• _YOUR OBJECTIVE_
Which lines of the records below contain the string "cuộc"? Report each of them.

• _Extracted page text data_
# # #
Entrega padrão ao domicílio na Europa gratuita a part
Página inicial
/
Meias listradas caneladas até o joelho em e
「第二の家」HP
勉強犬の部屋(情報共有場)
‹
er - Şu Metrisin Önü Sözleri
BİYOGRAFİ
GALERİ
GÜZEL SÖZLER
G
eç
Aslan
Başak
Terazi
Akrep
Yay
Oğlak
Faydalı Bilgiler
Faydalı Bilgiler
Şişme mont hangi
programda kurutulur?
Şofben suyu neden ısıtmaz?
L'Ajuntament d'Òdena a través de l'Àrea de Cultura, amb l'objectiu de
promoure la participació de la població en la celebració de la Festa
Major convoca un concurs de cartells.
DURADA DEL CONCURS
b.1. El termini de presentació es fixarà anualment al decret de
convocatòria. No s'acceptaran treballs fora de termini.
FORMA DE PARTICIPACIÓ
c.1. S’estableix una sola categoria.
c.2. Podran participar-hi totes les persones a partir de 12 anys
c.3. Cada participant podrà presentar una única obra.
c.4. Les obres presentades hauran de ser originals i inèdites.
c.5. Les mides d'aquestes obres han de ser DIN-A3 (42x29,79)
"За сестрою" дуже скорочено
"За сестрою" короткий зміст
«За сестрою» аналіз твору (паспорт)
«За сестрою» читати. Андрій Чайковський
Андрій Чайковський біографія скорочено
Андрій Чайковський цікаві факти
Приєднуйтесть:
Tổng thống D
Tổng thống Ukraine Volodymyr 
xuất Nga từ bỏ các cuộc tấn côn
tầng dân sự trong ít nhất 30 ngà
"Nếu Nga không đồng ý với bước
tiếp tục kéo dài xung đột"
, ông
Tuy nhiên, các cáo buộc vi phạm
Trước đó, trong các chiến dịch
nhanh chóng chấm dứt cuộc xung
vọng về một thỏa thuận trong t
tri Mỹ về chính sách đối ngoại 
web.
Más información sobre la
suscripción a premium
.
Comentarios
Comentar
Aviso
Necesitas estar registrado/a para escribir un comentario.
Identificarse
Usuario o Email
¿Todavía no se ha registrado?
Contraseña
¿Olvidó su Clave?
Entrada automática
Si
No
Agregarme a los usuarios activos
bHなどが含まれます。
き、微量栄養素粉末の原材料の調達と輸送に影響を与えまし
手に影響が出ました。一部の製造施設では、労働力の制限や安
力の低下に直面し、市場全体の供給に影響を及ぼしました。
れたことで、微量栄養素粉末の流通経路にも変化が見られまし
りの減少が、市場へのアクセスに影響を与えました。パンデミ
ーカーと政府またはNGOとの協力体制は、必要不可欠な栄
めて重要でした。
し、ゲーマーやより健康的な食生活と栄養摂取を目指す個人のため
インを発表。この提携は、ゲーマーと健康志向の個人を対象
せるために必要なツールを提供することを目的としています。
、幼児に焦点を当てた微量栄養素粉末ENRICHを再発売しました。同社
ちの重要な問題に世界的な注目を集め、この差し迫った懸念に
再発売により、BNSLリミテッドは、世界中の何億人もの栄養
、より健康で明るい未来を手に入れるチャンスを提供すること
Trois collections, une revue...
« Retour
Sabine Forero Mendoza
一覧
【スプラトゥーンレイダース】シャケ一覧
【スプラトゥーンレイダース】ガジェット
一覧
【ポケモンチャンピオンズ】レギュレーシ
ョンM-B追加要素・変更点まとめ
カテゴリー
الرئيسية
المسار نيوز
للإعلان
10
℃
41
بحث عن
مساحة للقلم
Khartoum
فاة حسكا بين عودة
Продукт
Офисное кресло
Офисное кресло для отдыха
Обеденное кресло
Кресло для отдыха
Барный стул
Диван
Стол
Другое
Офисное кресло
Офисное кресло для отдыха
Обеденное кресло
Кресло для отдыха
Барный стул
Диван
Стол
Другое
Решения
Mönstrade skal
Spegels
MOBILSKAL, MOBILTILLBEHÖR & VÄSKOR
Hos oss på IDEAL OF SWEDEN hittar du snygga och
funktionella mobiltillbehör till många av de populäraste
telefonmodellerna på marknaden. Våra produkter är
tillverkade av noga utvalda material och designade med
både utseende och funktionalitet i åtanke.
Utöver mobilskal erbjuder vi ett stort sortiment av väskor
# # #
• _RESPONSE_
xuất Nga từ bỏ các cuộc tấn côn
nhanh chóng chấm dứt cuộc xung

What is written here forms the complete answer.